Il sistema precedente, infatti, permetteva a Nuova Delhi di porre dei paletti alle piazze commerciali e, soprattutto, consentiva di accumulare scorte di cibo da rivendere a prezzi bassi e fissi. Così facendo la popolazione più povera poteva sfamarsi e i produttori incassare un compenso equo. La contrarietà alla riforma, quindi, è giustificata dalla certezza di vedere ridotti i prezzi del proprio raccolto e dalla paura per un’inflazione sui beni primari, prima scongiurata grazie all’acquisto minimo del governo che fungeva da calmiere.
Durante tutti questi mesi Modi si era sempre detto contrario a passi indietro, sostenendo che la sua riforma avrebbe fatto il bene degli agricoltori, grazie agli investimenti che ne sarebbero derivati. Per l’India, il settore agricolo riveste un’importanza chiave, rappresentando il 15% dell’economia e coinvolgendo il 60% della forza lavoro indiana, che vive una situazione precaria tra debiti e fallimenti.
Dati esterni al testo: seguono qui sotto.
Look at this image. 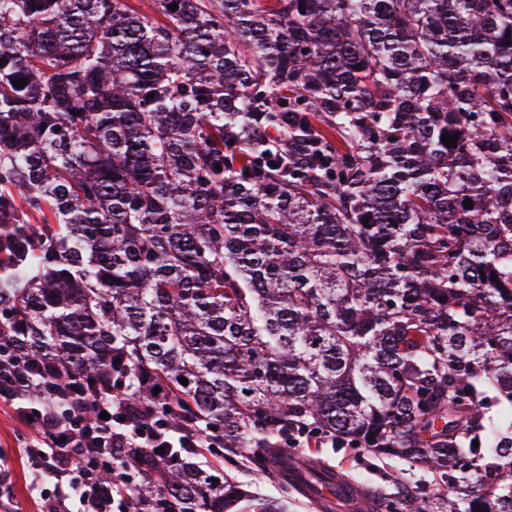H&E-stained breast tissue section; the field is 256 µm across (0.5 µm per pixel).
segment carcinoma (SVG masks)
<instances>
[{
	"instance_id": "1",
	"label": "carcinoma",
	"mask_w": 512,
	"mask_h": 512,
	"mask_svg": "<svg viewBox=\"0 0 512 512\" xmlns=\"http://www.w3.org/2000/svg\"><path fill=\"white\" fill-rule=\"evenodd\" d=\"M158 13L0 0V355L63 410L78 379L207 423L258 480L341 488L301 436L449 480L384 512H512V0ZM200 454L128 512H288Z\"/></svg>"
}]
</instances>
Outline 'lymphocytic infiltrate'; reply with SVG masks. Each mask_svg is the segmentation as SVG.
I'll return each instance as SVG.
<instances>
[{
	"label": "lymphocytic infiltrate",
	"instance_id": "lymphocytic-infiltrate-1",
	"mask_svg": "<svg viewBox=\"0 0 512 512\" xmlns=\"http://www.w3.org/2000/svg\"><path fill=\"white\" fill-rule=\"evenodd\" d=\"M29 379L15 364L0 360V402L29 418L35 436L29 453L38 469L54 483V493L43 500V512H72L73 506H91L92 512H125V500L134 485L140 458L160 447L215 448L216 433L207 425L176 426L144 412L139 421L127 420V405L112 392L93 394L75 386L69 396L76 405L68 414L54 402H29ZM93 415H86V407ZM111 481H100L102 471Z\"/></svg>",
	"mask_w": 512,
	"mask_h": 512
}]
</instances>
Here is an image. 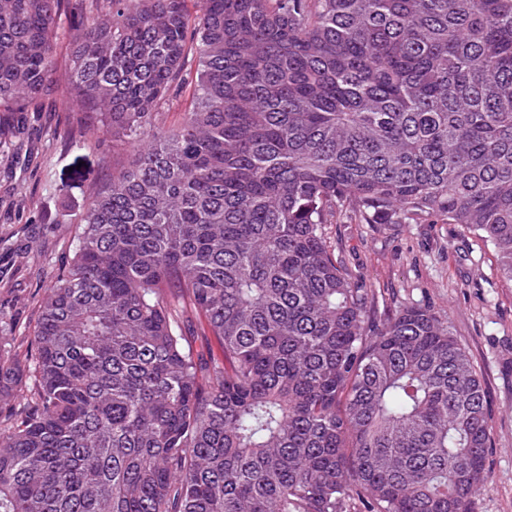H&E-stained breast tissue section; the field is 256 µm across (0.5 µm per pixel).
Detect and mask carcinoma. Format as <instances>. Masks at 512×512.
<instances>
[{"label":"carcinoma","instance_id":"obj_1","mask_svg":"<svg viewBox=\"0 0 512 512\" xmlns=\"http://www.w3.org/2000/svg\"><path fill=\"white\" fill-rule=\"evenodd\" d=\"M56 92L134 151L0 354V512H471L481 374L326 226L459 224L512 282V0H0V112Z\"/></svg>","mask_w":512,"mask_h":512}]
</instances>
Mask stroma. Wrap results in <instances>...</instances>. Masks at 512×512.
Instances as JSON below:
<instances>
[{
	"label": "stroma",
	"mask_w": 512,
	"mask_h": 512,
	"mask_svg": "<svg viewBox=\"0 0 512 512\" xmlns=\"http://www.w3.org/2000/svg\"><path fill=\"white\" fill-rule=\"evenodd\" d=\"M70 108L54 95L0 115L19 128L0 145L9 156L0 160V352L21 360L35 351L39 305L69 268L93 189L132 153L91 129L80 149L53 137ZM327 233L371 285L380 311L425 305L447 315L483 377L490 409L488 479L472 512H512V283L492 249L457 224H331Z\"/></svg>",
	"instance_id": "1"
}]
</instances>
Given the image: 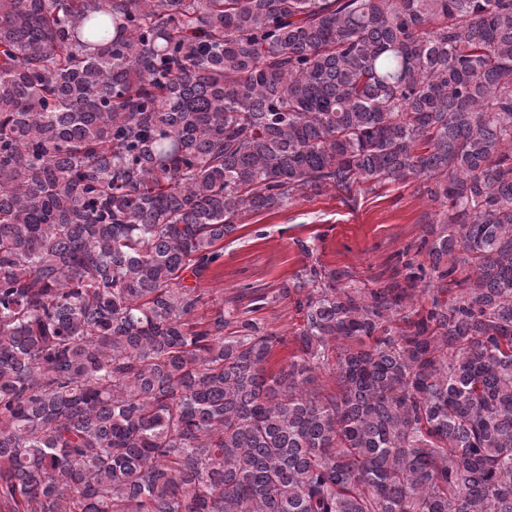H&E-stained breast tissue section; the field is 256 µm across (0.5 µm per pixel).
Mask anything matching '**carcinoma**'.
<instances>
[{
  "mask_svg": "<svg viewBox=\"0 0 512 512\" xmlns=\"http://www.w3.org/2000/svg\"><path fill=\"white\" fill-rule=\"evenodd\" d=\"M416 177L292 361L198 314L245 216ZM0 512H512V0H0Z\"/></svg>",
  "mask_w": 512,
  "mask_h": 512,
  "instance_id": "obj_1",
  "label": "carcinoma"
}]
</instances>
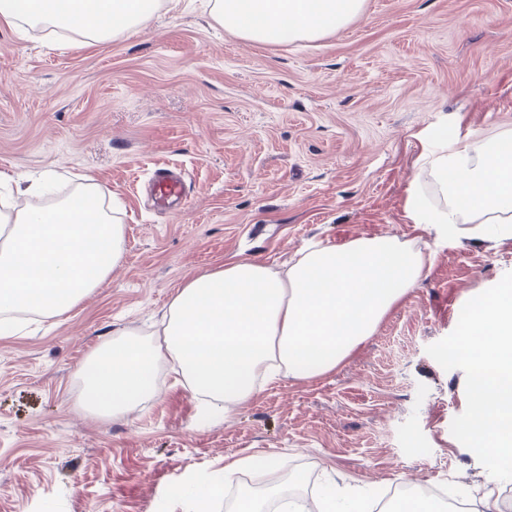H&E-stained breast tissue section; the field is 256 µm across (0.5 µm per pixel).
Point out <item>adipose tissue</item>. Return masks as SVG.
Segmentation results:
<instances>
[{"label":"adipose tissue","mask_w":512,"mask_h":512,"mask_svg":"<svg viewBox=\"0 0 512 512\" xmlns=\"http://www.w3.org/2000/svg\"><path fill=\"white\" fill-rule=\"evenodd\" d=\"M365 0H213L215 21L239 37L279 42L333 32L360 15ZM156 0H0V26L43 24L92 40L138 30ZM419 157L407 217L457 235L465 224L512 225V131L469 141L439 128ZM84 178L63 201L0 204V321L53 318L105 280L123 254L119 217ZM432 254L390 236L313 248L283 268L241 261L191 277L173 297L162 342L118 340L83 368L82 406L124 416L154 393L164 363L209 409L226 415L280 373L309 379L333 372L409 288Z\"/></svg>","instance_id":"adipose-tissue-1"}]
</instances>
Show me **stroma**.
<instances>
[{
  "mask_svg": "<svg viewBox=\"0 0 512 512\" xmlns=\"http://www.w3.org/2000/svg\"><path fill=\"white\" fill-rule=\"evenodd\" d=\"M207 3L161 0L136 32L95 43L0 26V173L50 176L19 199L36 207L92 177L124 226L99 288L0 335V512H164L170 486L243 458L269 478L289 469L317 504L403 484L512 503V481L450 432L464 372L426 352L512 272V236L451 239L406 212L437 127L512 130V0H366L343 28L290 43L242 40ZM160 164L190 187L181 210L145 197ZM375 236L433 264L334 372L281 376L226 418L166 369L122 418L82 411L88 357L122 334L148 338L190 277Z\"/></svg>",
  "mask_w": 512,
  "mask_h": 512,
  "instance_id": "obj_1",
  "label": "stroma"
}]
</instances>
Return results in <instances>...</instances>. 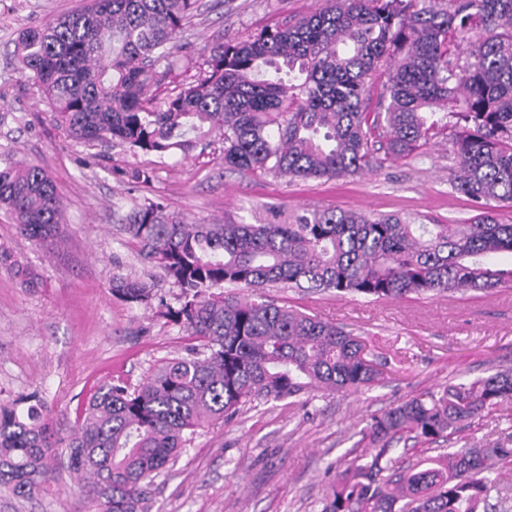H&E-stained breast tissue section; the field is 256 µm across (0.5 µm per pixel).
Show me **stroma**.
Here are the masks:
<instances>
[{
  "mask_svg": "<svg viewBox=\"0 0 512 512\" xmlns=\"http://www.w3.org/2000/svg\"><path fill=\"white\" fill-rule=\"evenodd\" d=\"M83 4L0 0V158L42 166L66 211L62 242L46 248L21 236L12 213L0 207V245L43 281L29 288L0 268V402L40 393L53 427L65 433L100 384L118 376L140 382L154 366L185 353L189 337L158 307L131 306L112 293L113 274L150 277L164 304L179 305L178 288L154 276L121 222L144 199L163 198L169 213L212 224L328 208L397 213L415 224H467L476 216L450 186L449 144L440 135L377 170L335 181L231 170L221 153L209 150L165 157L151 186L136 183L131 170L155 164L152 156L73 140L18 70L19 33ZM315 6L316 0H201L185 52L200 58L215 43L300 18ZM267 293L364 337L369 358L387 363L384 384L346 397L318 393L261 404L197 430L156 479L151 512H322L355 433L371 415L451 378L512 368V291L382 302L284 284ZM90 510L81 483L65 470L33 499L0 496V512Z\"/></svg>",
  "mask_w": 512,
  "mask_h": 512,
  "instance_id": "stroma-1",
  "label": "stroma"
}]
</instances>
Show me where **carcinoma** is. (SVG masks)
Wrapping results in <instances>:
<instances>
[{"label": "carcinoma", "instance_id": "carcinoma-1", "mask_svg": "<svg viewBox=\"0 0 512 512\" xmlns=\"http://www.w3.org/2000/svg\"><path fill=\"white\" fill-rule=\"evenodd\" d=\"M199 0H87L23 31L22 75L57 124L90 146L159 158L205 152L224 166L332 180L411 154L448 133L451 186L480 214L471 224H413L340 209L260 224H204L146 198L122 218L131 244L179 289L166 312L200 345L134 385L116 378L57 436L37 392L0 403V492L31 499L66 467L91 512H149L150 489L196 429L254 404L346 394L384 380L364 338L279 305L265 288L333 290L373 301L512 288V0H322L309 15L219 42L201 62L182 53ZM179 67L189 80L148 96ZM383 70L379 111H361L365 80ZM0 205L19 233L56 243L60 194L37 164L0 159ZM0 267L36 287L38 274L0 246ZM230 284L250 290L224 294ZM112 294L148 307L153 283L112 276ZM512 402V369L451 381L374 415L365 449L336 475L324 512H508L512 433L412 462L482 412Z\"/></svg>", "mask_w": 512, "mask_h": 512}]
</instances>
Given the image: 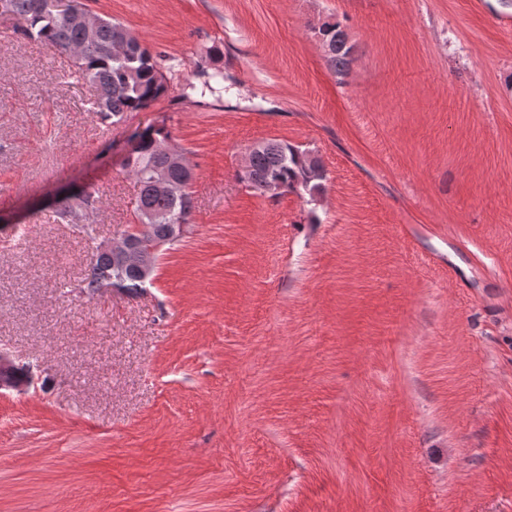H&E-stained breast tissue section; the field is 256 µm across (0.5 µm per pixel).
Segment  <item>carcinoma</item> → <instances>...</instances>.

A favore della comunità agricola si era esposta anche la Corte Suprema, che a gennaio aveva bloccato le tre leggi, incostituzionali secondo i giudici.
La protesta ha avuto un salto di qualità quando i contadini hanno deciso di forzare gli sbarramenti delle forze dell’ordine per entrare nella capitale, dove hanno temporaneamente occupato il Forte Rosso. In quell’occasione, un manifestante era rimasto ucciso e si contavano centinaia di feriti da una parte e dall’altra. Da quel momento la lotta si è acuita sempre di più. Otto agricoltori sono morti a ottobre durante le proteste nello Stato dell’Uttar Pradesh, dove altri quattro lavoratori – fra cui un giornalista locale - hanno perso la vita in seguito a uno dei tanti scontri con le squadracce organizzate dal partito di governo, il Bharatiya Janata Party (Bjp). Per questa aggressione è stato accusato di omicidio il figlio di un ministro. Nel complesso, secondo i contadini in lotta, le vittime delle proteste ammontano a 750, un dato che governo ha smentito.
“Questa è una vittoria per tutti quegli agricoltori che hanno dato la vita per salvare centinaia di migliaia di contadini poveri di questo Paese dall’avidità delle imprese”, ha dichiarato il leader Singh Mann, riferendosi alla promessa di abrogazione delle leggi. A unirsi ai festeggiamenti sono stati anche i partiti di opposizione, come l’Indian National Congress, che si sono congratulati con i contadini.
L’opposizione ha accusato Modi di aver ceduto alle richieste degli agricoltori solo perché spaventato dalle elezioni imminenti. L’annuncio del primo ministro, ha dichiarato un deputato, sarebbe dovuto soltanto ad una strategia elettorale.
Quella di oggi, in sintesi, è una tregua. I contadini e i movimenti che li sostengono, scettici sui ripensamenti del primo ministro, per il momento si godono la vittoria dopo oltre un anno di battaglia, ma non hanno alcuna intenzione di smobilitare finché non avranno ottenuto un risultato inequivocabile.